The configuration is the following
HAProxy <—> 2x Tomcat 8.5.20 <—> JBoss 5.1 EJB <—> Postgres 9.6
Tomcat runs a web site built with Struts / Freemarker that does call JBoss EJBs
Monitoring a specific task (putting a product on the cart) I see the following :
- with a fresh started tomcat instance, the time it takes is around 0,8
seconds. Most of the time is spent on the two RMI calls the task does.
- with an instance that is running from some time, the time can reach 2/3
seconds; occasionally 5/6 seconds. Most time is still spent on RMI calls. I.e.

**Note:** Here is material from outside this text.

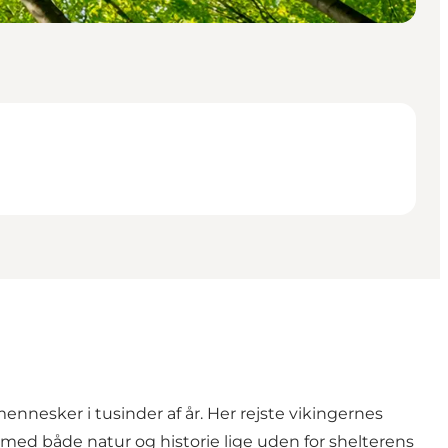
mennesker i tusinder af år. Her rejste vikingernes
 med både natur og historie lige uden for shelterens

what slows down are the RMI calls.
- restarting the jvm fixes the issue
- ***it seems*** but I’m still testing this since it seems there’s no
‘meatspace gc trigger command available', that when Metaspace is garbage
collected, tomcat then performs like a fresh instance.
Since we’re using more than one tomcat instance (2 in production for this
website, 1 for development) I can see that the issue is isolated to Tomcat or
the JVM/Host where it runs because other Tomcat instances behave well at the
same time one is slow. The same JBoss/Postgres backend is used by java batches
and fat clients and it does work well with consistent times.

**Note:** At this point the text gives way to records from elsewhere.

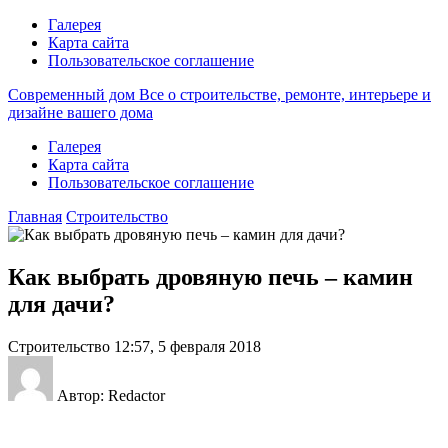
Галерея
Карта сайта
Пользовательское соглашение
Современный дом
Все о строительстве, ремонте, интерьере и
дизайне вашего дома
Галерея
Карта сайта
Пользовательское соглашение
Главная
Строительство
Как выбрать дровяную печь – камин
для дачи?
Строительство
12:57, 5 февраля 2018
Автор: Redactor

To clarify: the moment one production tomcat that is running from some time
finishes the task in 3 seconds, the development tomcat or a fresh started
production tomcat instance does the same task in less that one second. Note
that repeating the task gives always consistent results, i.e. the instance is
running from some time is always slow, the fresh running instance is always
Tomcat is running with these VM options:
-Xms20480m -Xmx20480m -Dsun.rmi.dgc.client.gcInterval=3600000
-XX:+PrintGCTimeStamps -XX:+UseG1GC -XX:ReservedCodeCacheSize=1g
-XX:InitialCodeCacheSize=256m -XX:+UseHugeTLBFS -XX:MetaspaceSize=1g
Some of the options have been recently added (for example the increase in code
cache size) but it seems they had no impact on the issue.

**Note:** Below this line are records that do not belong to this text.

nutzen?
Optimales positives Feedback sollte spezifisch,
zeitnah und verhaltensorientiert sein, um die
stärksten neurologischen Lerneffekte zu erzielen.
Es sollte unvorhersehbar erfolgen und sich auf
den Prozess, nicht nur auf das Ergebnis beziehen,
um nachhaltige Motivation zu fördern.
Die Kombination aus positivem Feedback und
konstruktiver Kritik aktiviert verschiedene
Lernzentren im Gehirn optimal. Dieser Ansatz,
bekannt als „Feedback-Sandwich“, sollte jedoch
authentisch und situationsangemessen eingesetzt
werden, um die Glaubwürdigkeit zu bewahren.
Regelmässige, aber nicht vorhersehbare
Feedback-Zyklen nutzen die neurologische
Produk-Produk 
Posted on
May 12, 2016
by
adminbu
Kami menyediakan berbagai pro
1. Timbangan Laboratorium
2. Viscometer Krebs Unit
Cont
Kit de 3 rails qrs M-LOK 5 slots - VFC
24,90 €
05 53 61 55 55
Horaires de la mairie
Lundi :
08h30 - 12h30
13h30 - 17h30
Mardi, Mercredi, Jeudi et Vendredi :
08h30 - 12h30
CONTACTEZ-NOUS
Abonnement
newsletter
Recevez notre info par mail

Metaspace goes up to 1,6GB before being collected. Value after garbage collect
is around 200MB. Heap usage is variable, it usually stays under 10G and is
around 1G after garbage collect.
CPU usage rarely goes over 10%. Loaded classes between 20k and 40k. Active
sessions around 100/120 for each instance.
Any help or direction to understand what’s causing this is greatly appreciated.
Ing. Andrea Vettori